- **Material for the task**
++++++++

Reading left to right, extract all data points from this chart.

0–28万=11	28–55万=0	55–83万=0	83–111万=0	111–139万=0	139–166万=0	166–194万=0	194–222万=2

++++++++

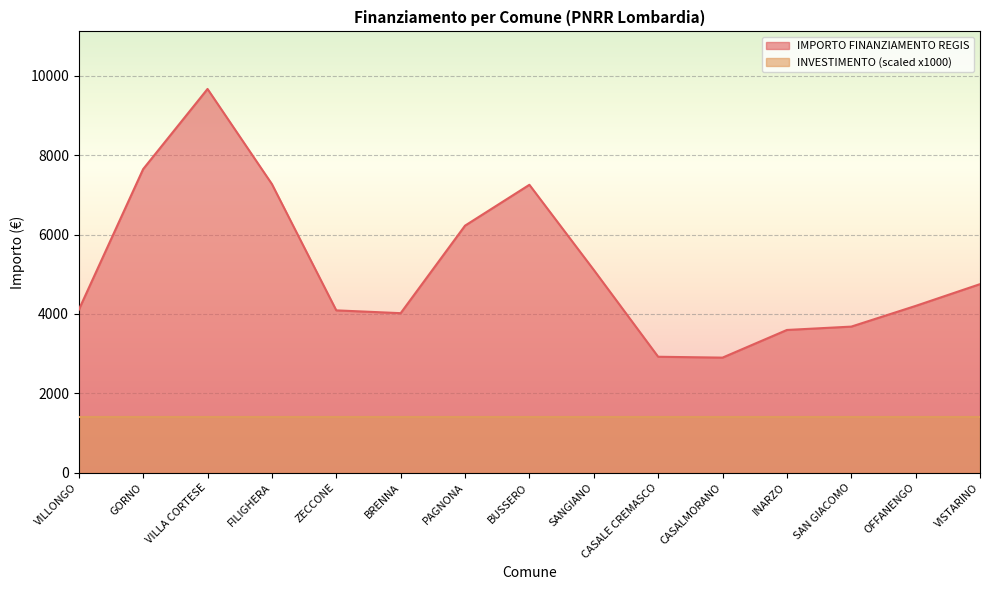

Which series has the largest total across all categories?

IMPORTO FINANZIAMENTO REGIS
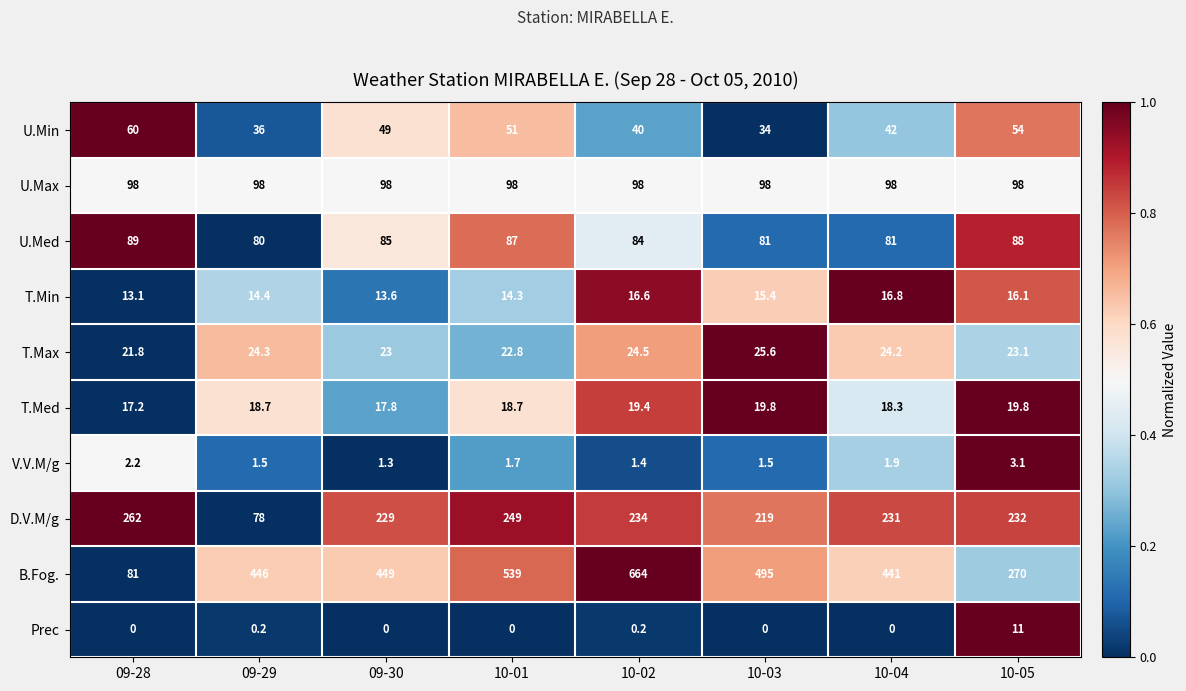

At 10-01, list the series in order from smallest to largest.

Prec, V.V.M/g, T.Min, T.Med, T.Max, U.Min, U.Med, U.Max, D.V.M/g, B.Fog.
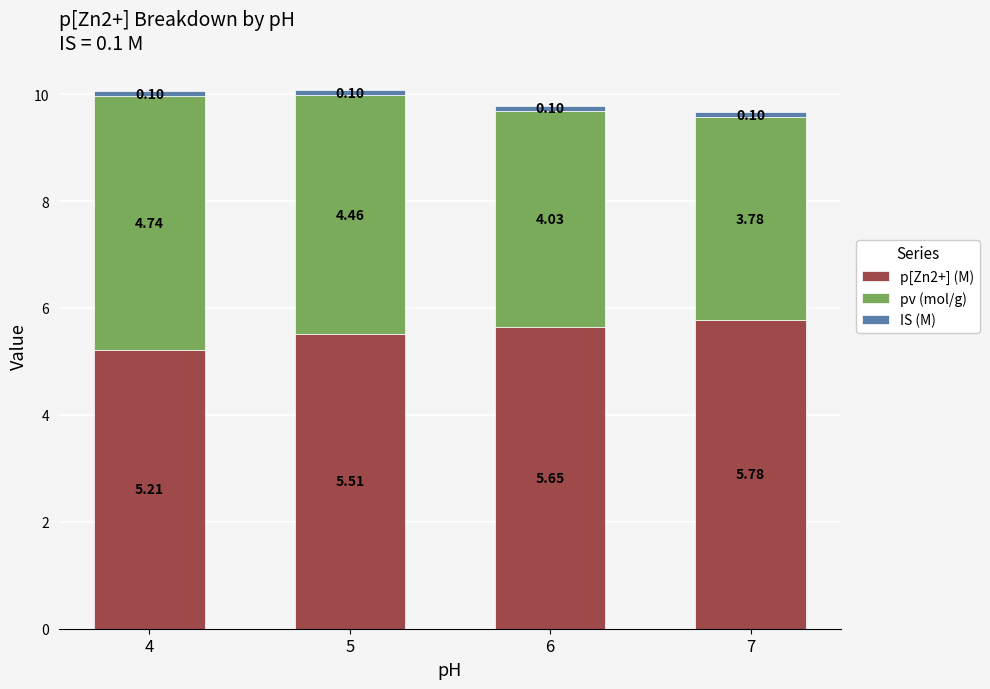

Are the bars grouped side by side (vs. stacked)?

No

++++++++

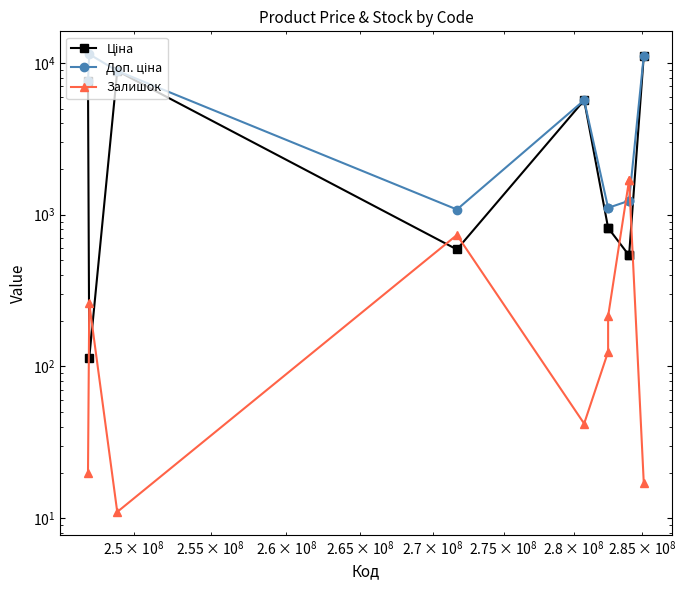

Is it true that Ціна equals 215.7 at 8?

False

++++++++

- **Requirement**
Reproduce the lines above word for word, starting at the line containing "IMPORTO FINANZIAMENTO REGIS" and ending at the line containing "Are the bars". Leave out the pictures.

- **Problem solution**
IMPORTO FINANZIAMENTO REGIS

At 10-01, list the series in order from smallest to largest.

Prec, V.V.M/g, T.Min, T.Med, T.Max, U.Min, U.Med, U.Max, D.V.M/g, B.Fog.

Are the bars grouped side by side (vs. stacked)?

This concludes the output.